- _PROBLEM DETAILS_
Take the listing below and output it exactly, with no images.

- _INPUT FOR THIS TASK_
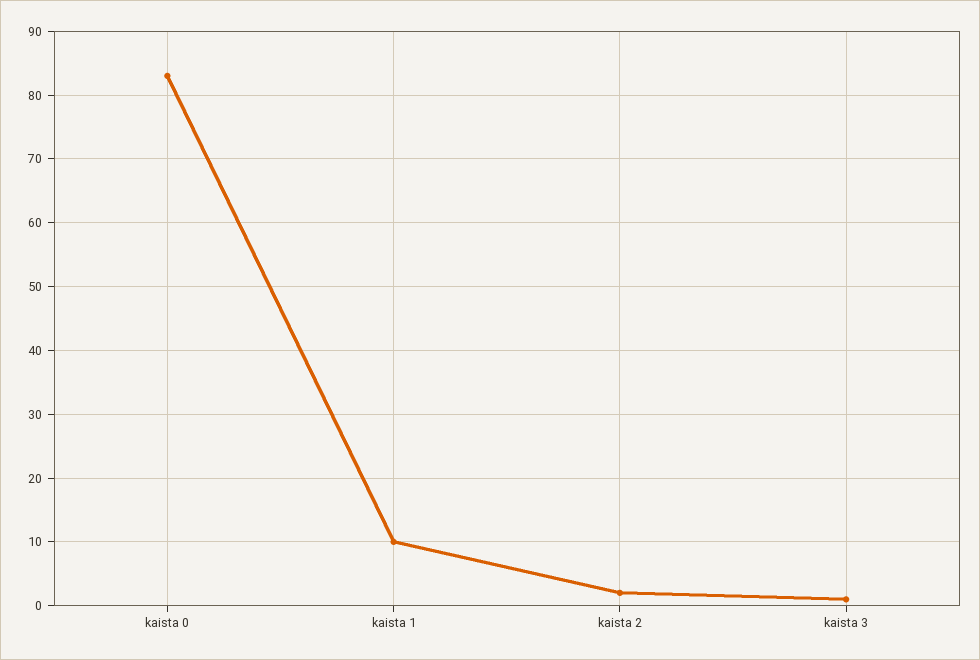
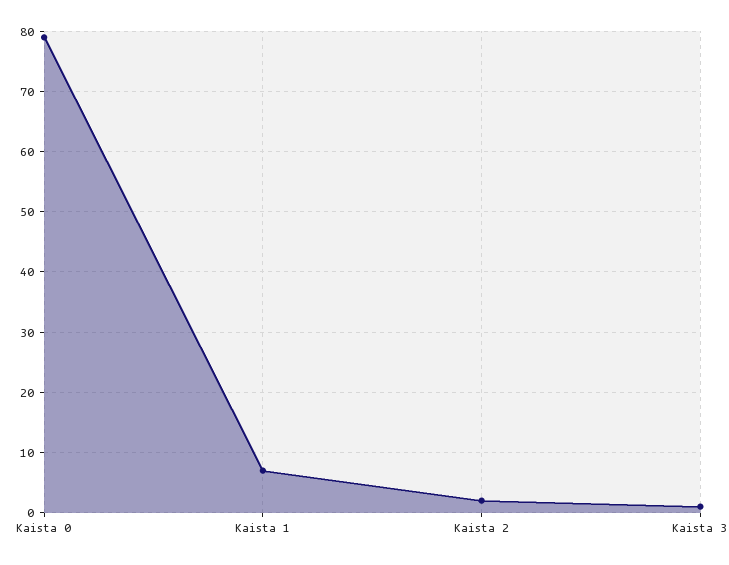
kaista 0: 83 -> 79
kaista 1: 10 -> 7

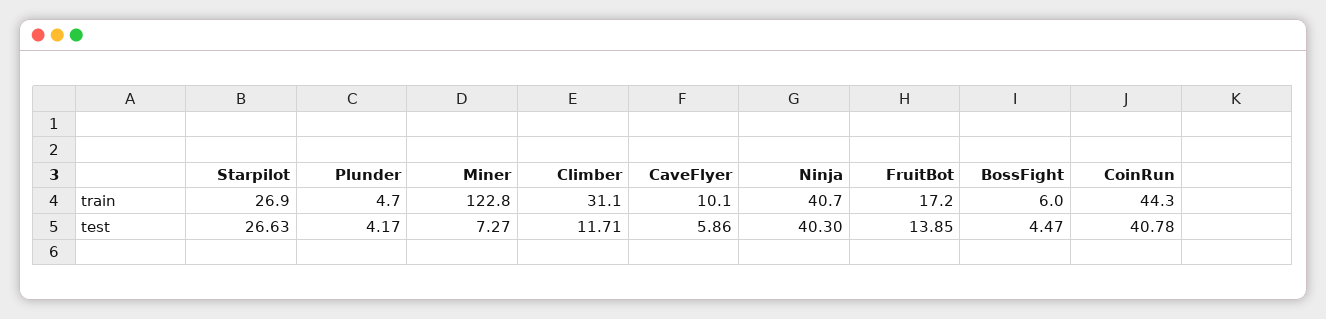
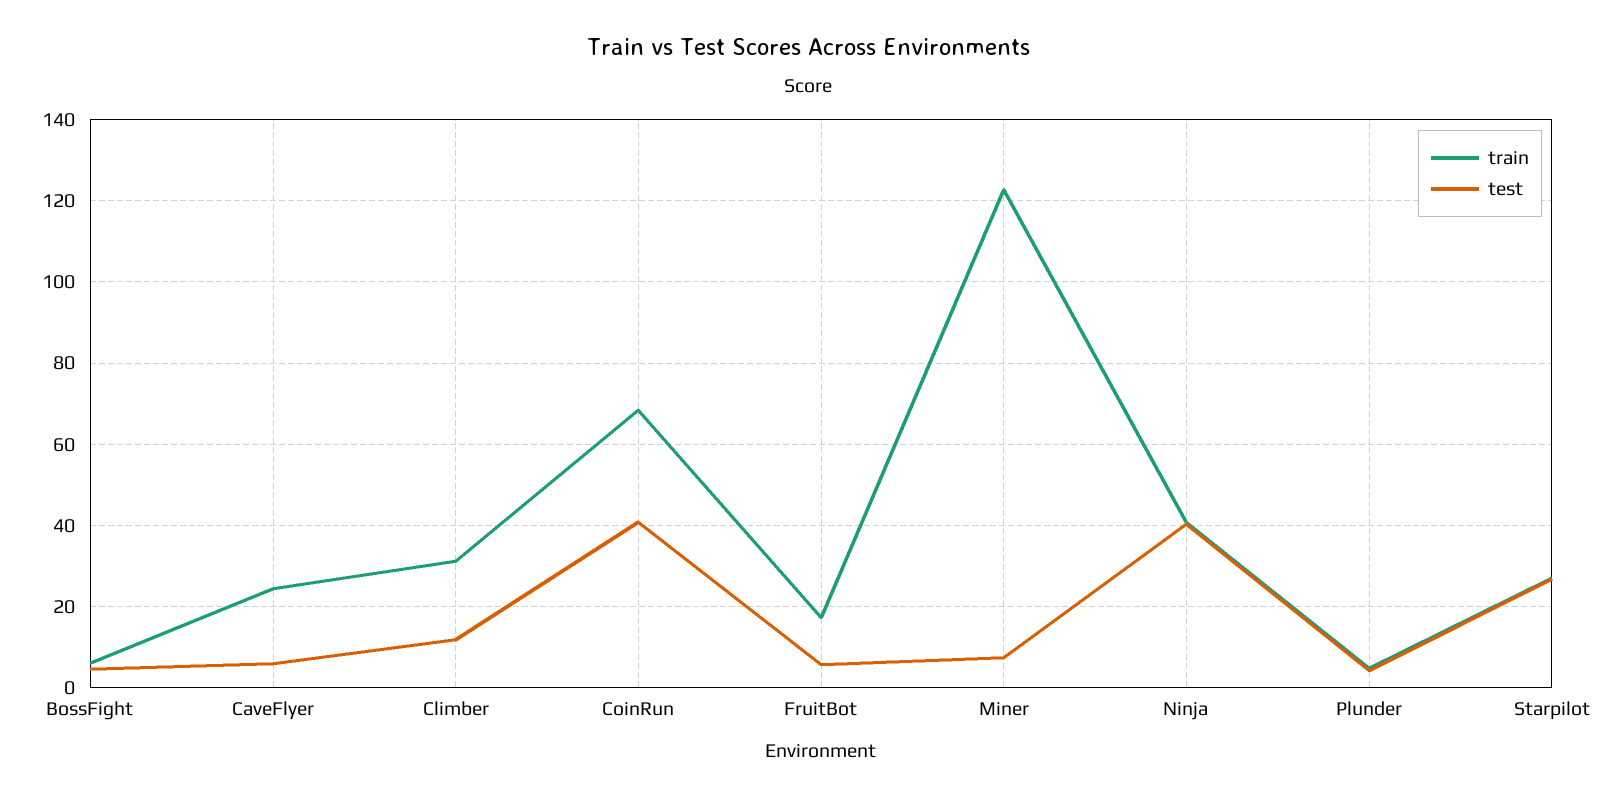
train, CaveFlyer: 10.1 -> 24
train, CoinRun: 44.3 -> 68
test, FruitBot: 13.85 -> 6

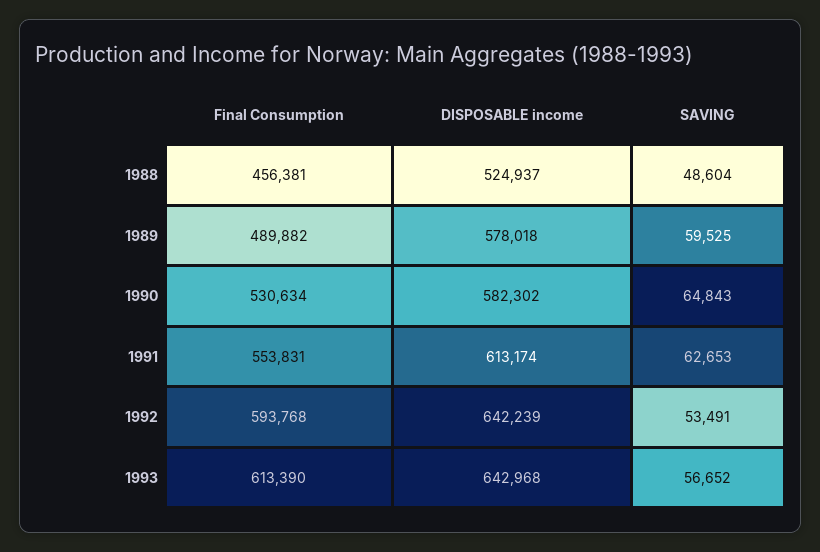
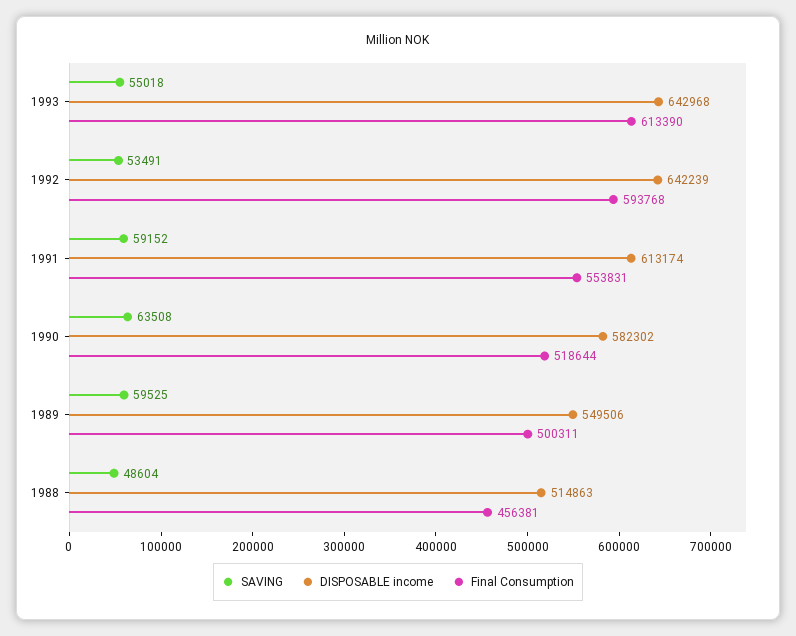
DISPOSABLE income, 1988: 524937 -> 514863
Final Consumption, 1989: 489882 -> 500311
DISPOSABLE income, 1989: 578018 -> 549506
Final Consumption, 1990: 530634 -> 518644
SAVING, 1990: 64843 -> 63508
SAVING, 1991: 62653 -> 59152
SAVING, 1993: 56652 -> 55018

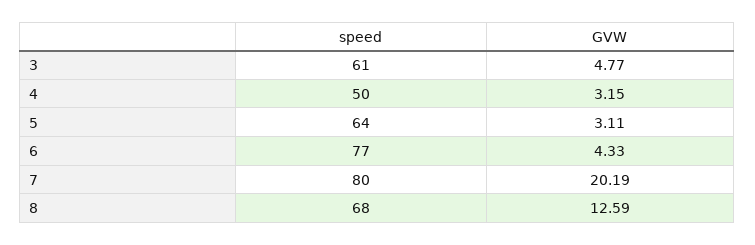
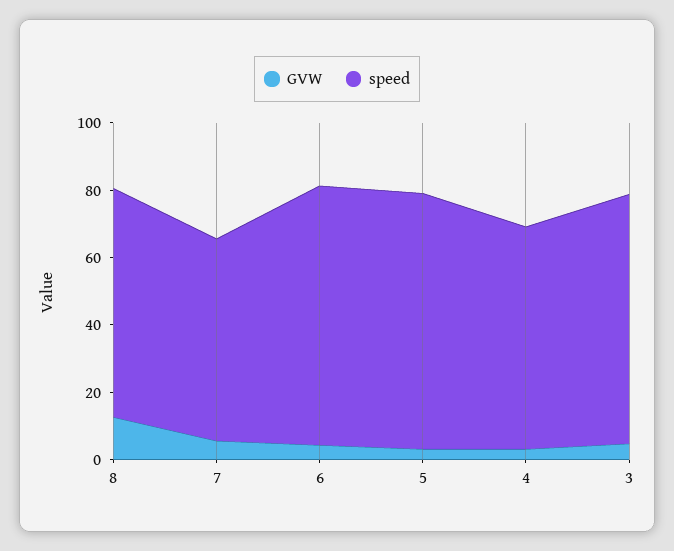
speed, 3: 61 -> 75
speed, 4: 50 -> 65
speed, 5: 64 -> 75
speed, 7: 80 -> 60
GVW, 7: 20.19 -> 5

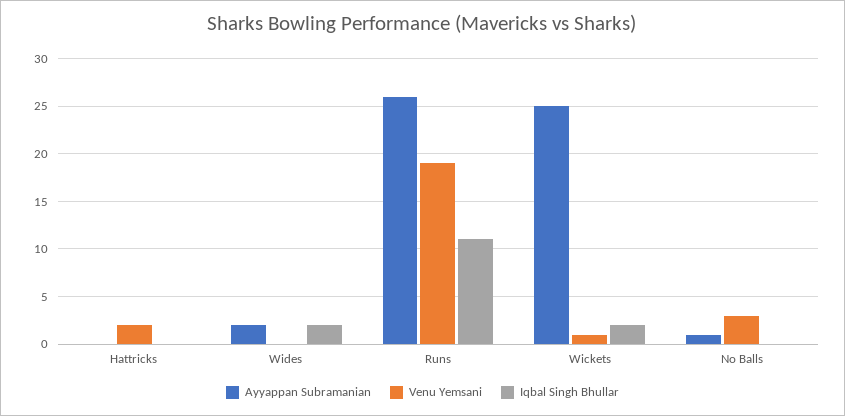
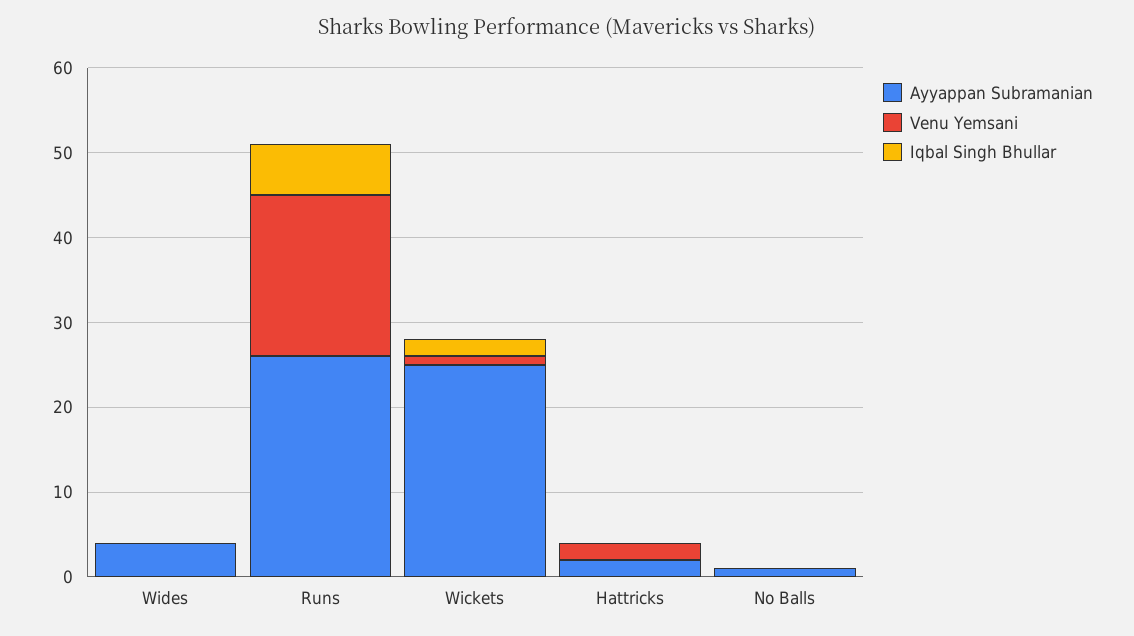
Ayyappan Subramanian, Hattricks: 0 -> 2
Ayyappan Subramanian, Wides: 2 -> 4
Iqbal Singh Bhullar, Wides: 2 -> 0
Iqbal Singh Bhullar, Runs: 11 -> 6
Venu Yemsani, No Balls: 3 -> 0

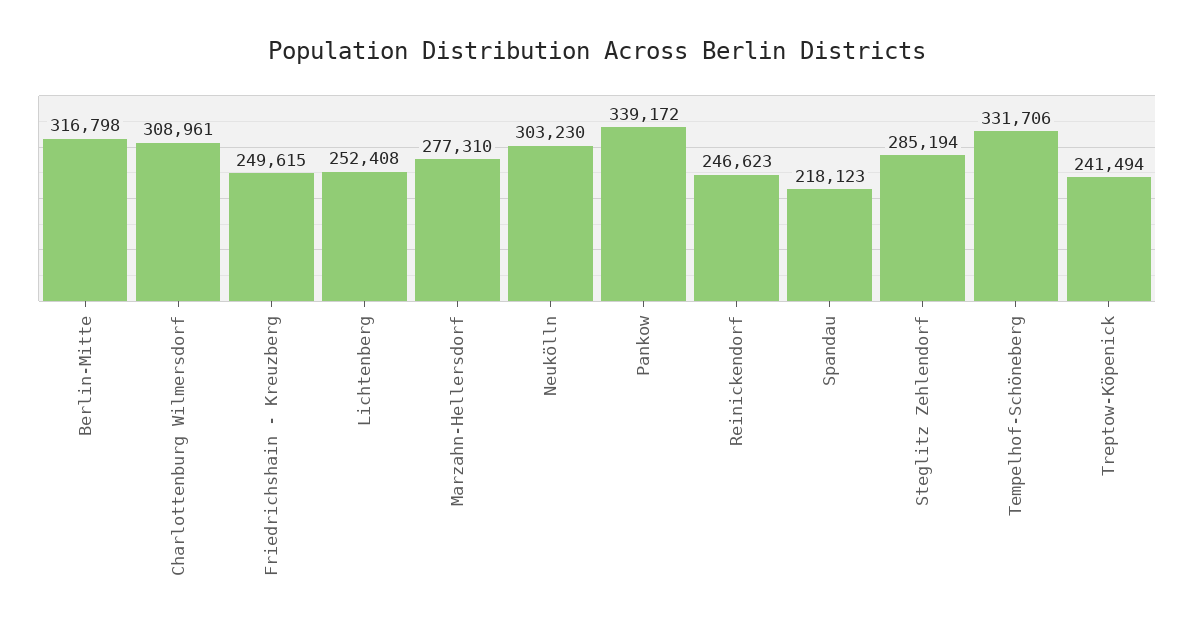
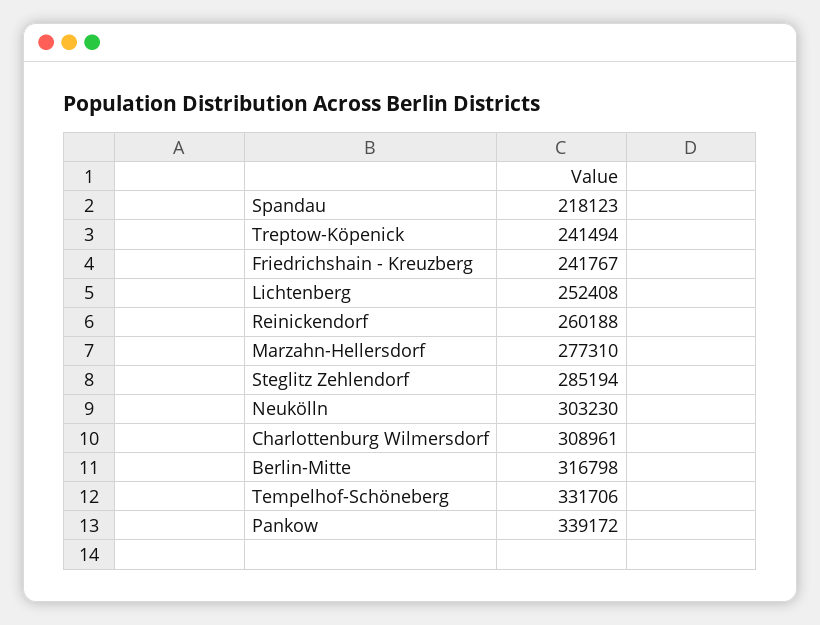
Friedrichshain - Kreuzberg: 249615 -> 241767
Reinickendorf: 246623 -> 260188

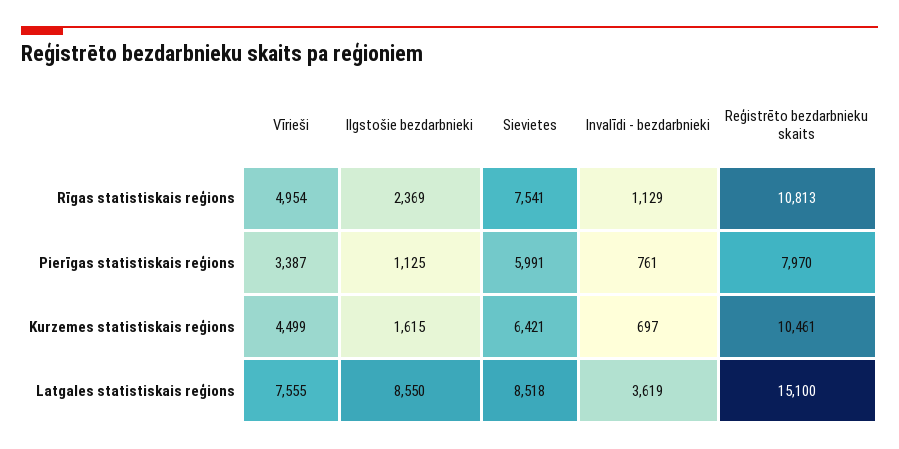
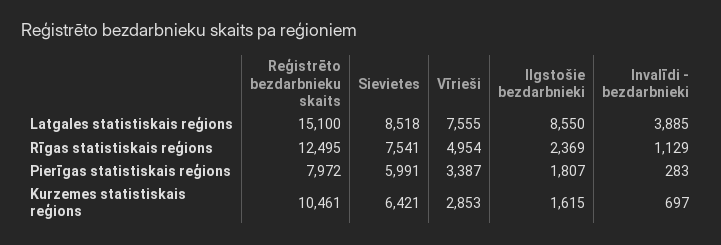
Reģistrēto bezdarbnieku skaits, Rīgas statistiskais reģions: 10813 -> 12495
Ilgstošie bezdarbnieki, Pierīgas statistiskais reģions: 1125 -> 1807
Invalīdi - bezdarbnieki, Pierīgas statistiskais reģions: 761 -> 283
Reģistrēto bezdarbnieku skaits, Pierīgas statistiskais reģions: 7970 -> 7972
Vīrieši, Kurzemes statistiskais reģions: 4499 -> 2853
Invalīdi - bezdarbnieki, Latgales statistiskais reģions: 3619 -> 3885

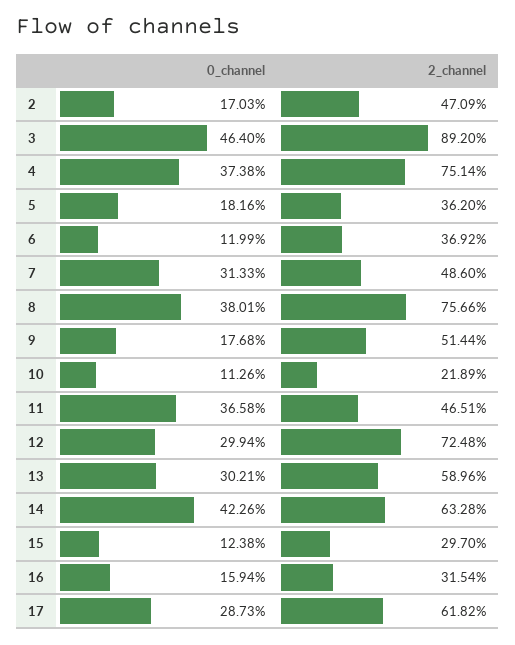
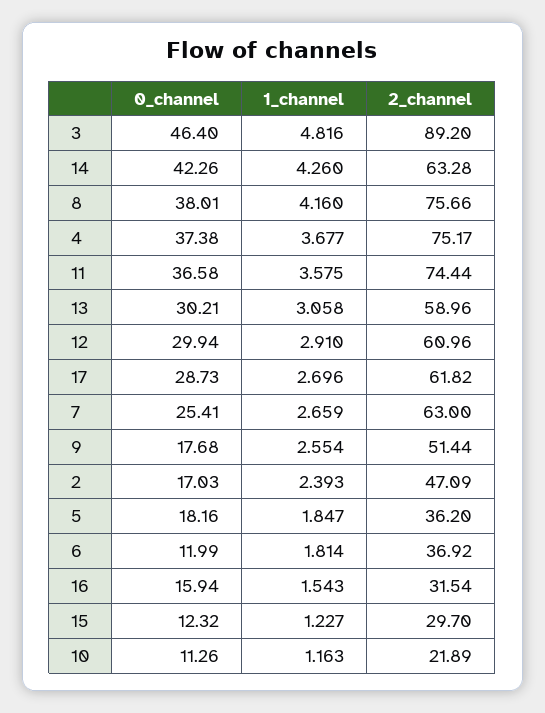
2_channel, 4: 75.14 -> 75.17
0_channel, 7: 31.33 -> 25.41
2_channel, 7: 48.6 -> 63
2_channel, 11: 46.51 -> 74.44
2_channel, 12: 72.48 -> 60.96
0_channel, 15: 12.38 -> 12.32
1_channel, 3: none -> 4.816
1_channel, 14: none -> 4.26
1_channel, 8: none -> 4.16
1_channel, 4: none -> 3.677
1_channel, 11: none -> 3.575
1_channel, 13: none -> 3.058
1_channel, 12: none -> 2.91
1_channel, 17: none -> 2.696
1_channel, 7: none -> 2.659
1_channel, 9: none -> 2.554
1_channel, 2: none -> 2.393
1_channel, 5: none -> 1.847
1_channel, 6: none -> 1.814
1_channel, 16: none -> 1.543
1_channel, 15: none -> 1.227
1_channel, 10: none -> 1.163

- _TASK SOLUTION_
kaista 0: 83 -> 79
kaista 1: 10 -> 7

train, CaveFlyer: 10.1 -> 24
train, CoinRun: 44.3 -> 68
test, FruitBot: 13.85 -> 6

DISPOSABLE income, 1988: 524937 -> 514863
Final Consumption, 1989: 489882 -> 500311
DISPOSABLE income, 1989: 578018 -> 549506
Final Consumption, 1990: 530634 -> 518644
SAVING, 1990: 64843 -> 63508
SAVING, 1991: 62653 -> 59152
SAVING, 1993: 56652 -> 55018

speed, 3: 61 -> 75
speed, 4: 50 -> 65
speed, 5: 64 -> 75
speed, 7: 80 -> 60
GVW, 7: 20.19 -> 5

Ayyappan Subramanian, Hattricks: 0 -> 2
Ayyappan Subramanian, Wides: 2 -> 4
Iqbal Singh Bhullar, Wides: 2 -> 0
Iqbal Singh Bhullar, Runs: 11 -> 6
Venu Yemsani, No Balls: 3 -> 0

Friedrichshain - Kreuzberg: 249615 -> 241767
Reinickendorf: 246623 -> 260188

Reģistrēto bezdarbnieku skaits, Rīgas statistiskais reģions: 10813 -> 12495
Ilgstošie bezdarbnieki, Pierīgas statistiskais reģions: 1125 -> 1807
Invalīdi - bezdarbnieki, Pierīgas statistiskais reģions: 761 -> 283
Reģistrēto bezdarbnieku skaits, Pierīgas statistiskais reģions: 7970 -> 7972
Vīrieši, Kurzemes statistiskais reģions: 4499 -> 2853
Invalīdi - bezdarbnieki, Latgales statistiskais reģions: 3619 -> 3885

2_channel, 4: 75.14 -> 75.17
0_channel, 7: 31.33 -> 25.41
2_channel, 7: 48.6 -> 63
2_channel, 11: 46.51 -> 74.44
2_channel, 12: 72.48 -> 60.96
0_channel, 15: 12.38 -> 12.32
1_channel, 3: none -> 4.816
1_channel, 14: none -> 4.26
1_channel, 8: none -> 4.16
1_channel, 4: none -> 3.677
1_channel, 11: none -> 3.575
1_channel, 13: none -> 3.058
1_channel, 12: none -> 2.91
1_channel, 17: none -> 2.696
1_channel, 7: none -> 2.659
1_channel, 9: none -> 2.554
1_channel, 2: none -> 2.393
1_channel, 5: none -> 1.847
1_channel, 6: none -> 1.814
1_channel, 16: none -> 1.543
1_channel, 15: none -> 1.227
1_channel, 10: none -> 1.163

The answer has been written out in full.